Surpris par l'annonce de Raphaël Rebord, les élus romands s'interrogent surtout sur la manière.

La candidature non officielle, mais déclarée, du chef d'état-major de la police genevoise au poste de patron de l'armée («20minutes» d'hier) ne laisse personne indifférent. «Je ne sais pas si proposer ses services par voie de presse est la bonne solution, s'interroge Isabelle Moret, vice-présidente des radicaux. Mais je me réjouis de constater qu'un tel poste, aussi exposé, suscite autant d'intérêt de la part d'un homme qui apparaît très compétent.» Ueli Leuenberger, lui, connaît Raphaël Rebord. «Pourquoi pas? se demande le président des Verts. Il ne faudrait toutefois pas qu'avec un policier à sa tête, l'armée se transforme en police fédérale. Ce n'est pas sa vocation.»

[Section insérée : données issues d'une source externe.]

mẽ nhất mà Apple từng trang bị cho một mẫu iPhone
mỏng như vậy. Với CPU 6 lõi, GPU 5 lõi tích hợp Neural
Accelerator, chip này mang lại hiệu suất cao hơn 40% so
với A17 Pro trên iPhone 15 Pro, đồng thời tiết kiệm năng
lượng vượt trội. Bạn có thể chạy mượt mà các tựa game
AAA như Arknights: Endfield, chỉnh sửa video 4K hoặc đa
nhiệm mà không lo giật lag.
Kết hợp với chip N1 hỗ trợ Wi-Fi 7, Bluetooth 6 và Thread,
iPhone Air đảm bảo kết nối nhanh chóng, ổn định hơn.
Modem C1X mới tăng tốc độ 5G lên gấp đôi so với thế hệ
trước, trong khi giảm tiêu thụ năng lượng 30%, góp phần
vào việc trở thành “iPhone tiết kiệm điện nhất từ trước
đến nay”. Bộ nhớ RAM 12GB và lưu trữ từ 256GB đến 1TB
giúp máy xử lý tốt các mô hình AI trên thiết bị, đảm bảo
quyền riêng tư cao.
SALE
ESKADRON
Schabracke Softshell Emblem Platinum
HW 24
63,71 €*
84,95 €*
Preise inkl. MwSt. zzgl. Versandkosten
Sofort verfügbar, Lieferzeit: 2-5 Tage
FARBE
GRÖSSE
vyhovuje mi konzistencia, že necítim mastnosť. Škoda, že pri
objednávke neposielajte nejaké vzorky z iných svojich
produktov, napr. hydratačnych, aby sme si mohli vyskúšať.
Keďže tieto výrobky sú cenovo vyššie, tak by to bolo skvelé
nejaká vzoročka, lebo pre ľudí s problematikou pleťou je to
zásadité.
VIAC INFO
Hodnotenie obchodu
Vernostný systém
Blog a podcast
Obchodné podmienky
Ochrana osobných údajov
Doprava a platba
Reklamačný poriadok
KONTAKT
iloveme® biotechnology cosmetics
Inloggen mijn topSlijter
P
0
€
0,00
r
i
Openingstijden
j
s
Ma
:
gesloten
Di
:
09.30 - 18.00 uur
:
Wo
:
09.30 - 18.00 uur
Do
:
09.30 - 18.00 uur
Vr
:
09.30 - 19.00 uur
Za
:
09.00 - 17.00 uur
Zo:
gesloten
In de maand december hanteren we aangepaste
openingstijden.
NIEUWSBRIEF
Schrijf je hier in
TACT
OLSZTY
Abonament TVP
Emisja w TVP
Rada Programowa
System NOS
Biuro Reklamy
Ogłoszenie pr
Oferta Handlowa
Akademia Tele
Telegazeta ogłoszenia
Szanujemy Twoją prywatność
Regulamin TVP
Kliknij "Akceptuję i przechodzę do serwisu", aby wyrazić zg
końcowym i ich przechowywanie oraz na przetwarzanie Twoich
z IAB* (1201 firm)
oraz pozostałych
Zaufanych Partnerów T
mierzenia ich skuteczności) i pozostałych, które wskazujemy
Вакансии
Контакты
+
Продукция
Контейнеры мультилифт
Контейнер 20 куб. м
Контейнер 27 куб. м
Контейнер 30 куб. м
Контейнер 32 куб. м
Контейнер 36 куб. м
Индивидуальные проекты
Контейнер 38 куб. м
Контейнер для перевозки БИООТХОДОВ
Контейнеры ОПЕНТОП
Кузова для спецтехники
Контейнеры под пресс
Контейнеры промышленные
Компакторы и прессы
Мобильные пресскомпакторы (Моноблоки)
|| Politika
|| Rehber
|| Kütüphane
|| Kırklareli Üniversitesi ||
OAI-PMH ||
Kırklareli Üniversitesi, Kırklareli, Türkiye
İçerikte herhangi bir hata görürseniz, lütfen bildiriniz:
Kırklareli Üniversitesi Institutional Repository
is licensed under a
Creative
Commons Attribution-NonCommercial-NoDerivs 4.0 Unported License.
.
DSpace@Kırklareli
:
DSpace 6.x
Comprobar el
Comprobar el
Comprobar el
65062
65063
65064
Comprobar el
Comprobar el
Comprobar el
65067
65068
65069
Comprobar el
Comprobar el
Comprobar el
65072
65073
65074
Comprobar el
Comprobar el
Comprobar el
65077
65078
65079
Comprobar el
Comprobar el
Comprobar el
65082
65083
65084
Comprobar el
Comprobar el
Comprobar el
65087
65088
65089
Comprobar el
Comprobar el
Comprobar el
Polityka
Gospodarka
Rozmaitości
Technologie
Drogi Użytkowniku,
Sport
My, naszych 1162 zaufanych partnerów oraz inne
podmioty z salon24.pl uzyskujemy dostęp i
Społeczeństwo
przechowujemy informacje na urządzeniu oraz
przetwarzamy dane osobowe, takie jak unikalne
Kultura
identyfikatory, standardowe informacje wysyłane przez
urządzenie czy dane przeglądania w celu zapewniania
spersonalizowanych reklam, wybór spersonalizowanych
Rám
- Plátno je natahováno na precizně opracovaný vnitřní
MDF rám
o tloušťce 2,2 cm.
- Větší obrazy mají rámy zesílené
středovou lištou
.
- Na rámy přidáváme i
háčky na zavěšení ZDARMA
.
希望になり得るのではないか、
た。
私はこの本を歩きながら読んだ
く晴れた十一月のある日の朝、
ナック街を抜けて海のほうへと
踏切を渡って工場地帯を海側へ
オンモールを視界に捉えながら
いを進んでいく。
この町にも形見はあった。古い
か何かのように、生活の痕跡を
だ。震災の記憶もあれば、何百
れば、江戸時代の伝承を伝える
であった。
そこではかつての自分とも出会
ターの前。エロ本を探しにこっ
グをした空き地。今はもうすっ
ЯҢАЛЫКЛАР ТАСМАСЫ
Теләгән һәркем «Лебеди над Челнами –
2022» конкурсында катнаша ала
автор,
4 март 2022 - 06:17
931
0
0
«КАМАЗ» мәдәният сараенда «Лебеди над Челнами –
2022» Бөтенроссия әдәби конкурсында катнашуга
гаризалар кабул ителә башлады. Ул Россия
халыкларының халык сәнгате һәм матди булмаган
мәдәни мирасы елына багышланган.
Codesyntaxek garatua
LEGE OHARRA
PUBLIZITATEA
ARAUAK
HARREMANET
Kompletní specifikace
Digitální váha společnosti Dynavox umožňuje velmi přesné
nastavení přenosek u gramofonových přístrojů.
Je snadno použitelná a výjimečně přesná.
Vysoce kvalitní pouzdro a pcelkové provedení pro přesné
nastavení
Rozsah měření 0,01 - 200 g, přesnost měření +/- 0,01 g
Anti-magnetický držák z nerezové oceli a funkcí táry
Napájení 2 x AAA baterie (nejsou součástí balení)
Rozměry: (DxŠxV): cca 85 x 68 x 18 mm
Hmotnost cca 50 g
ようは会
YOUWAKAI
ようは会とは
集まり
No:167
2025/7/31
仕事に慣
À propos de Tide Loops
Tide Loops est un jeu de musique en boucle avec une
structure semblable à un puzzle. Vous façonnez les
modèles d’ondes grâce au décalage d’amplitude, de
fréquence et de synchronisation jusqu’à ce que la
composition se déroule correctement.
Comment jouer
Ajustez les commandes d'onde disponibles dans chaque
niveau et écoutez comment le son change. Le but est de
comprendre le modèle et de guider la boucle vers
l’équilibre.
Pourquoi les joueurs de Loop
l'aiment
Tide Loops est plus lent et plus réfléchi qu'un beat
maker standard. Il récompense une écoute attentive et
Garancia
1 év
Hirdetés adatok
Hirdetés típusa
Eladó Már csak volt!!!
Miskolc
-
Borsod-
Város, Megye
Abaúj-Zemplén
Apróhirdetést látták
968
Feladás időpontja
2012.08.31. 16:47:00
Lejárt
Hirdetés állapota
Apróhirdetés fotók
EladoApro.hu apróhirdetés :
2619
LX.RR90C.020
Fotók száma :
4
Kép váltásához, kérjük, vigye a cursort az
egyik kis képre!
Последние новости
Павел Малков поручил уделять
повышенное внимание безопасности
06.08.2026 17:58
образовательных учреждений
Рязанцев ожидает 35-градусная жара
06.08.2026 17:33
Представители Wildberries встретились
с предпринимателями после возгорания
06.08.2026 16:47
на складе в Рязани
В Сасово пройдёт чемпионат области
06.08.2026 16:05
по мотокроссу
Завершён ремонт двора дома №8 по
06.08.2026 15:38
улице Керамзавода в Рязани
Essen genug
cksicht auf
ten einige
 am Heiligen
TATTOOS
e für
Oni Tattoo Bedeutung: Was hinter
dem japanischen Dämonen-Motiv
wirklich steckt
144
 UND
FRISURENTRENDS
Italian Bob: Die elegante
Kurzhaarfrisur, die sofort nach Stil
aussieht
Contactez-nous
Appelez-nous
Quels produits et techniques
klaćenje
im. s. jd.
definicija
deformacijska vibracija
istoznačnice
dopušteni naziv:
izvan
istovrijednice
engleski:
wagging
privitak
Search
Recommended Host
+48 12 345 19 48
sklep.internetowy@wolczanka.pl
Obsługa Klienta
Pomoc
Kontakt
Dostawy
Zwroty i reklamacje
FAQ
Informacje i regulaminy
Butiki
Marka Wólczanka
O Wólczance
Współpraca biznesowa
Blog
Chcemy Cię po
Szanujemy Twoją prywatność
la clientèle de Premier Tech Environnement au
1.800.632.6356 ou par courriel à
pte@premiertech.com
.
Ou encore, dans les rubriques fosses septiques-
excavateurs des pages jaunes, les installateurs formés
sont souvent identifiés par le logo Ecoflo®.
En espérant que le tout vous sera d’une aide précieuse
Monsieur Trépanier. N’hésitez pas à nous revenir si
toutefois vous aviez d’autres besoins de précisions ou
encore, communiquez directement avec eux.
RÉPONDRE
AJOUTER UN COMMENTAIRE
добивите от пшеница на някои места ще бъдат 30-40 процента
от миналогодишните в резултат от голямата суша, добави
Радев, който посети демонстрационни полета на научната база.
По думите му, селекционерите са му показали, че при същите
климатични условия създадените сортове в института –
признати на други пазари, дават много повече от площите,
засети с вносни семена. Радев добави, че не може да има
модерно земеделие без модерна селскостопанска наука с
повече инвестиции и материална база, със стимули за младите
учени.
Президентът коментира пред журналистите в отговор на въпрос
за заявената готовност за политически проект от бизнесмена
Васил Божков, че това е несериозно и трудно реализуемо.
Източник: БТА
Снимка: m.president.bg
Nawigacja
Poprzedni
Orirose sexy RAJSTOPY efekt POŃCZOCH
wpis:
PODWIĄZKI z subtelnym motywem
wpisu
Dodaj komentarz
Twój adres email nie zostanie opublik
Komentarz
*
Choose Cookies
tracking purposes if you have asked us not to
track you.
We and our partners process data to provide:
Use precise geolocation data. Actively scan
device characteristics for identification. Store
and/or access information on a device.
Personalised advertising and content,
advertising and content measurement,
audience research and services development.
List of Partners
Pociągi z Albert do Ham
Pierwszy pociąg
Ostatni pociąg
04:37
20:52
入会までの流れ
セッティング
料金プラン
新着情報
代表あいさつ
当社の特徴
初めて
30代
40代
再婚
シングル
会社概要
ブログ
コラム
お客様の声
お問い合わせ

Le socialiste Carlo Sommaruga craint aussi un «mélange des genres». Le conseiller national s'étonne également de la démarche du policier: «Il aurait été plus judicieux de contacter par écrit les concernés.» Du côté de l'UDC, on se montre plus enthousiaste. «A priori, il possède toutes les qualités requises, témoigne Yvan Perrin, vice-président du parti agrarien. Ce serait bien que Samuel Schmid mette en place quelqu'un de rassembleur». Christophe Darbellay ne trouve «pas très sérieux une demande par presse interposée». Même si le président du PDC apprécierait un compatriote valaisan à la tête de l'armée! Le porte-parole du Département militaire, lui, conseille à Raphaël Rebord d'envoyer son dossier à Berne.